## BEGIN

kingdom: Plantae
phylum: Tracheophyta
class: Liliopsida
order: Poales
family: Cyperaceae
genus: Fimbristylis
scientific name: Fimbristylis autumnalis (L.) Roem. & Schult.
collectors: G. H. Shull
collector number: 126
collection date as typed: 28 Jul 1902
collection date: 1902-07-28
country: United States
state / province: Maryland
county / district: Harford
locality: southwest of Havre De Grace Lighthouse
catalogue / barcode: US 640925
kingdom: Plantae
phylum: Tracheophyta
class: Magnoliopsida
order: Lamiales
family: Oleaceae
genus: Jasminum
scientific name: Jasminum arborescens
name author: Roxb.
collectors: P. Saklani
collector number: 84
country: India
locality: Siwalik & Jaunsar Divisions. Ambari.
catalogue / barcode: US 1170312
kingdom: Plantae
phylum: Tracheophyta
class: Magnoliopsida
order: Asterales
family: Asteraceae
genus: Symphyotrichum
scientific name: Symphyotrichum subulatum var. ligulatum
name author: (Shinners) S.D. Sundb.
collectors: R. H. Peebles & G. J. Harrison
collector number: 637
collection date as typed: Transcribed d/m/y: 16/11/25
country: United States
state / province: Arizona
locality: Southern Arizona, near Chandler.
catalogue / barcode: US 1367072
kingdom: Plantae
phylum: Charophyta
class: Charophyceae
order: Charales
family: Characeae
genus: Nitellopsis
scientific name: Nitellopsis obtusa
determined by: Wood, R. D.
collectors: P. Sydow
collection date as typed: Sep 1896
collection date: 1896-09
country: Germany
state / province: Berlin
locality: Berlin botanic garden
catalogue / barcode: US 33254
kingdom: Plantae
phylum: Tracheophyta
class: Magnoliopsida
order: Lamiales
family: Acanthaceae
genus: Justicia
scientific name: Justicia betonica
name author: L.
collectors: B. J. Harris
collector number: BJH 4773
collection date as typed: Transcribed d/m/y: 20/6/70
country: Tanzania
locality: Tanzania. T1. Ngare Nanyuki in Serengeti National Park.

## END

» WORK TO BE COMPLETED: Rewrite all of the records above, changing each "locality" to "site" and leaving everything else as it is.

» COMPLETE OUTPUT:
kingdom: Plantae
phylum: Tracheophyta
class: Liliopsida
order: Poales
family: Cyperaceae
genus: Fimbristylis
scientific name: Fimbristylis autumnalis (L.) Roem. & Schult.
collectors: G. H. Shull
collector number: 126
collection date as typed: 28 Jul 1902
collection date: 1902-07-28
country: United States
state / province: Maryland
county / district: Harford
site: southwest of Havre De Grace Lighthouse
catalogue / barcode: US 640925
kingdom: Plantae
phylum: Tracheophyta
class: Magnoliopsida
order: Lamiales
family: Oleaceae
genus: Jasminum
scientific name: Jasminum arborescens
name author: Roxb.
collectors: P. Saklani
collector number: 84
country: India
site: Siwalik & Jaunsar Divisions. Ambari.
catalogue / barcode: US 1170312
kingdom: Plantae
phylum: Tracheophyta
class: Magnoliopsida
order: Asterales
family: Asteraceae
genus: Symphyotrichum
scientific name: Symphyotrichum subulatum var. ligulatum
name author: (Shinners) S.D. Sundb.
collectors: R. H. Peebles & G. J. Harrison
collector number: 637
collection date as typed: Transcribed d/m/y: 16/11/25
country: United States
state / province: Arizona
site: Southern Arizona, near Chandler.
catalogue / barcode: US 1367072
kingdom: Plantae
phylum: Charophyta
class: Charophyceae
order: Charales
family: Characeae
genus: Nitellopsis
scientific name: Nitellopsis obtusa
determined by: Wood, R. D.
collectors: P. Sydow
collection date as typed: Sep 1896
collection date: 1896-09
country: Germany
state / province: Berlin
site: Berlin botanic garden
catalogue / barcode: US 33254
kingdom: Plantae
phylum: Tracheophyta
class: Magnoliopsida
order: Lamiales
family: Acanthaceae
genus: Justicia
scientific name: Justicia betonica
name author: L.
collectors: B. J. Harris
collector number: BJH 4773
collection date as typed: Transcribed d/m/y: 20/6/70
country: Tanzania
site: Tanzania. T1. Ngare Nanyuki in Serengeti National Park.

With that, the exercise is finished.